Instructions to follow
Each entry must be restated word for word.

Available data
# # # #
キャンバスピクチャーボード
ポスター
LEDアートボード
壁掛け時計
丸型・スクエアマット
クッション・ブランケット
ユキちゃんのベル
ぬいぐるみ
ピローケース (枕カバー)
# # # #
Response to this task
キャンバスピクチャーボード
ポスター
LEDアートボード
壁掛け時計
丸型・スクエアマット
クッション・ブランケット
ユキちゃんのベル
ぬいぐるみ
ピローケース (枕カバー)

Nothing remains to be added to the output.